# Prompt
Exact copy, pictures omitted: the line holding "rolls libre de droits / 1 révision" and every line after it down to the end of the entries.

Data section START

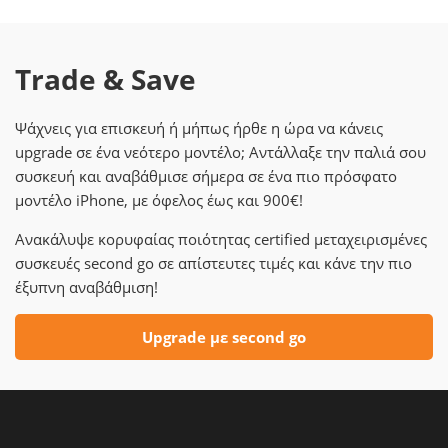
Trade & Save
Ψάχνεις για επισκευή ή μήπως ήρθε η ώρα να κάνεις
upgrade σε ένα νεότερο μοντέλο; Αντάλλαξε την παλιά σου
συσκευή και αναβάθμισε σήμερα σε ένα πιο πρόσφατο
μοντέλο iPhone, με όφελος έως και 900€!
Ανακάλυψε κορυφαίας ποιότητας certified μεταχειρισμένες
συσκευές second go σε απίστευτες τιμές και κάνε την πιο
έξυπνη αναβάθμιση!
Upgrade με second go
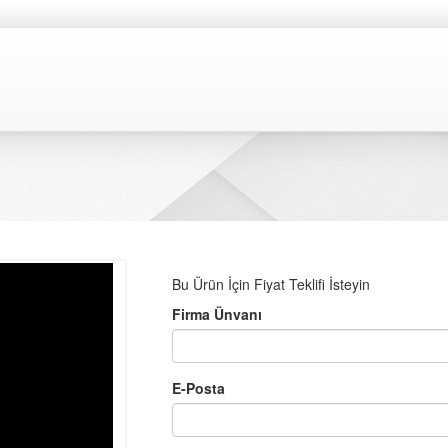
Bu Ürün İçin Fiyat Teklifi İsteyin
Firma Ünvanı
E-Posta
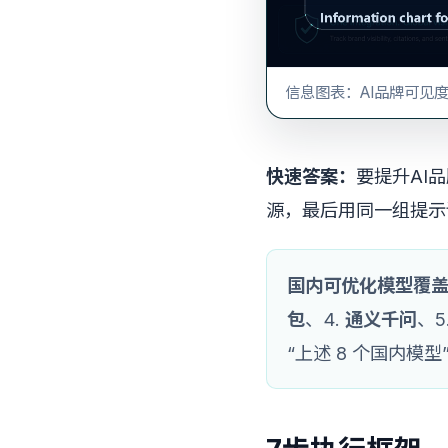
信息图表：AI品牌可见度
快速答案：
要提升AI
源，最后用同一组提示
国内可优化模型覆
包
、4.
通义千问
、5
“上述 8 个国内模型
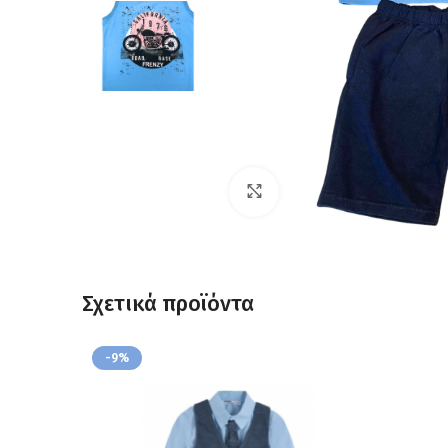
Click to enlarge
Σχετικά προϊόντα
-9%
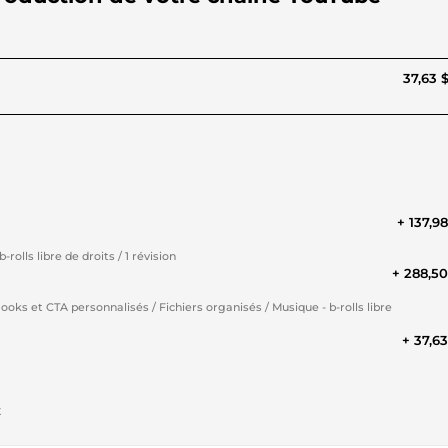
37,63 
+ 137,9
rolls libre de droits / 1 révision
+ 288,5
oks et CTA personnalisés / Fichiers organisés / Musique - b-rolls libre
+ 37,6
t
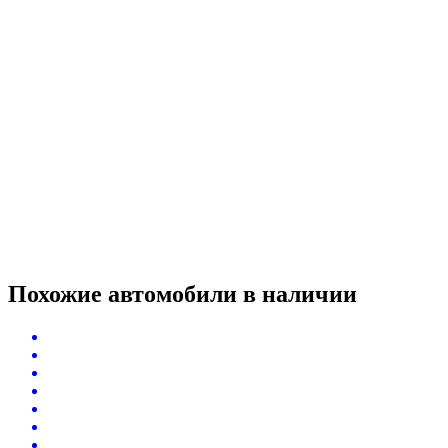
Похожие автомобили
в наличии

Data section END

# Response
rolls libre de droits / 1 révision
+ 288,5
oks et CTA personnalisés / Fichiers organisés / Musique - b-rolls libre
+ 37,6
t
Похожие автомобили
в наличии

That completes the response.